O muro de contenção da enchente de ultradireita na França está mais do que rachado. Tem buracos relevantes e pedaços feitos de areia, a julgar por declarações dos líderes dos partidos de centro e das minoritárias centro-direita e direita tradicional. Caso o eleitorado aceite as indicações das lideranças, pode ser que a Reunião Nacional (RN) fique mais perto de uma maioria na Assembleia Legislativa, ainda muito difícil.
Esse é o resultado político mais significativo do primeiro turno da eleição legislativa. Como previam as pesquisas, a RN, liderado por Marine Le Pen, teve cerca de 33,2% dos votos. A Nova Frente Popular, coalizão de esquerda, 28,1%. O Juntos, coalizão liderada por Emmanuel Macron, presidente da República, ficou com 21%. O Republicanos, da velha direita tradicional, gaullista, teve 10%.
Tais números dizem algo da febre, mas não dão a temperatura precisa do resultado. Na eleição francesa, elege-se um deputado por distrito. Se o candidato não tiver mais de 50% dos votos, vai para um segundo turno com os adversários que tiverem mais de 12,5% dos votos. Cerca de 500 distritos devem ter segundo turno, no domingo que vem (7).
Em eleições para presidente ou para a Assembleia Nacional, desde 2002 forma-se uma “frente republicana” a fim de barrar a vitória da ultradireita. No caso das eleições legislativas, o plano de barragem é fazer com que os candidatos que tenham chegado em terceiro lugar em seu distrito desistam da disputa e apoiem o adversário com mais chance de vencer a ultradireita.
Neste 2024, a situação se complicou.
Macron e seu primeiro-ministro, Gabriel Attal, disseram que os candidatos do Juntos que chegaram em terceiro lugar devem desistir em nome de alguém que “defenda como nós os valores da república” (contra a ultradireita, contra a RN). Mas não deixam claro se o apoio deve se estender aos candidatos da França Insubmissa (LFI), partido majoritário e mais radical da coalizão de esquerda (que inclui o Partido Socialista, partidos ecologistas e o ora suave Partido Comunista). Os partidos aliados de Macron, da pequena centro-direita, pedem também votos “republicanos”, mas excluem explicitamente candidatos da LFI.
O Republicanos declarou que o “macronismo morreu”, mas não recomendou voto. Aliás, assim que Macron dissolveu a Assembleia e, pois, convocou eleições, parte do Republicanos se bandeou para a RN, da ultradireita.
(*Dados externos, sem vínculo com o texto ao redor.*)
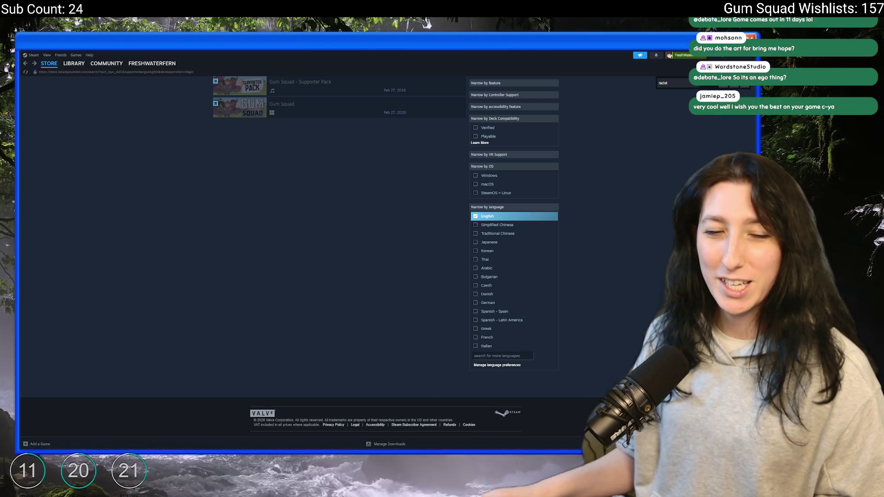
pyautogui.press('alt+Tab')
A Reunião Nacional não apenas teve mais votos totais como seus candidatos lideram na maioria dos distritos. Até o fim da noite de domingo, com resultados para 566 dos 577 dos distritos, os nomes da RN estavam à frente de 297. A França Insubmissa, em 154. O Juntos, coalizão macronista, em 65. O Republicanos, em 19. Outros partidos de esquerda, em 12.
A recusa do voto na Nova Frente Popular se deve ao fato de que essa salada esquerdista é dominada pela França Insubmissa (LFI). A LFI é, por sua vez, liderada por Jean-Luc Mélenchon, ex-trotskista, ex-socialista e fundador do partido de esquerda de mais sucesso (embora não muito grande), deste século. A fim de evitar rejeição, os líderes dos demais partidos coligados vêm dizendo que Mélenchon, figura controversa e “radical”, não seria líder de nada em um eventual governo da esquerda.
O programa da Nova Frente Popular é esquerda padrão, ora algo chocante para a maioria da França: aumento de gastos, de impostos sobre ricos, de benefícios sociais e do salário mínimo, estatizações, revogação das reformas previdenciárias.
Por outro lado, com um eleitorado ora mais conservador e mais preocupado com imigração e segurança, a ultradireita se torna mais palatável. A RN é uma mutação da Frente Nacional, partido filonazista do pai de Marine, Jean-Marie Le Pen. Marine mudou o nome do partido, excluiu filonazistas e antissemitas mais vocais, o pai inclusive, e baixou o tom contra a União Europeia.
Ainda que recomendações de voto evitem a formação de uma maioria da ultradireita, é muito provável que o parlamento fique ao menos rachado em terços. O governo seria, pois, minoritário. A instabilidade deve prosseguir, a perder de vista.